# CONSEGNA
Ricopia il testo delle righe sottostanti dall'inizio fino alla riga che contiene "gres los objetivos que te has", inclusa. Ometti le immagini.

# DATI FORNITI

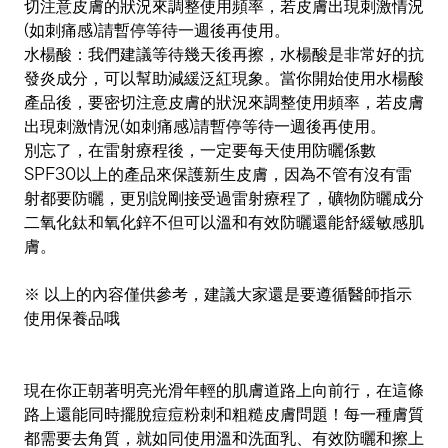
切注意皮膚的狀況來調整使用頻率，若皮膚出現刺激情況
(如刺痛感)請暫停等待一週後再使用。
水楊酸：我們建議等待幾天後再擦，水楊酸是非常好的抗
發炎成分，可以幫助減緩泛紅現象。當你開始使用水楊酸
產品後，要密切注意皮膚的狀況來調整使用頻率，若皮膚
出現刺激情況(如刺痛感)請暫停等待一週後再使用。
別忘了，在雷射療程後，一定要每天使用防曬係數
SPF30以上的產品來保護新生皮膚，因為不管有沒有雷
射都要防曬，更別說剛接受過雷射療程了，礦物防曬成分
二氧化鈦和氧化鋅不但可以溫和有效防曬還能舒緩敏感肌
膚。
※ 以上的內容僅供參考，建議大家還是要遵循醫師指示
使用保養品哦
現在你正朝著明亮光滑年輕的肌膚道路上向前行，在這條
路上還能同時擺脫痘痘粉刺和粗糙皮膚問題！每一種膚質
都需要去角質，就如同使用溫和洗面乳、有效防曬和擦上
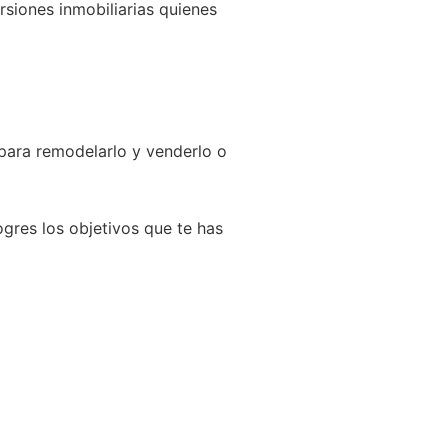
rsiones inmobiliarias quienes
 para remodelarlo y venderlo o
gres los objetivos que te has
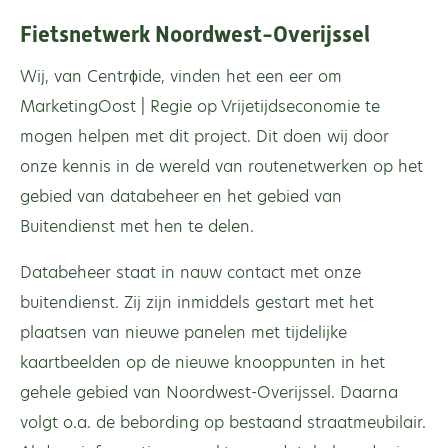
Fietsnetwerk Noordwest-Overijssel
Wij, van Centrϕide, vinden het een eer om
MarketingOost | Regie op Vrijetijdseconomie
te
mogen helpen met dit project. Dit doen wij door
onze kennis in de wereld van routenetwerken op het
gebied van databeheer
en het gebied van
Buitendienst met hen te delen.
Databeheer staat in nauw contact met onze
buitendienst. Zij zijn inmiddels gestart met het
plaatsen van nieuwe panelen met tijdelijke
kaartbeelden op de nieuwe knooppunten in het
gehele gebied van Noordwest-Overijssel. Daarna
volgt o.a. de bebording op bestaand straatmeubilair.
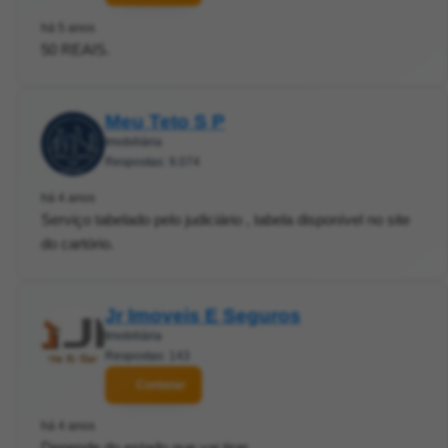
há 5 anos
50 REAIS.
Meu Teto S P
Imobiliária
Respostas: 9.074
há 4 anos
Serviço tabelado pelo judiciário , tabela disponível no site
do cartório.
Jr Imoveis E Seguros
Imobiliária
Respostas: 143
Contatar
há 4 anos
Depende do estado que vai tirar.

# RISPOSTA ALL'ESERCIZIO
切注意皮膚的狀況來調整使用頻率，若皮膚出現刺激情況
(如刺痛感)請暫停等待一週後再使用。
水楊酸：我們建議等待幾天後再擦，水楊酸是非常好的抗
發炎成分，可以幫助減緩泛紅現象。當你開始使用水楊酸
產品後，要密切注意皮膚的狀況來調整使用頻率，若皮膚
出現刺激情況(如刺痛感)請暫停等待一週後再使用。
別忘了，在雷射療程後，一定要每天使用防曬係數
SPF30以上的產品來保護新生皮膚，因為不管有沒有雷
射都要防曬，更別說剛接受過雷射療程了，礦物防曬成分
二氧化鈦和氧化鋅不但可以溫和有效防曬還能舒緩敏感肌
膚。
※ 以上的內容僅供參考，建議大家還是要遵循醫師指示
使用保養品哦
現在你正朝著明亮光滑年輕的肌膚道路上向前行，在這條
路上還能同時擺脫痘痘粉刺和粗糙皮膚問題！每一種膚質
都需要去角質，就如同使用溫和洗面乳、有效防曬和擦上
rsiones inmobiliarias quienes
 para remodelarlo y venderlo o
gres los objetivos que te has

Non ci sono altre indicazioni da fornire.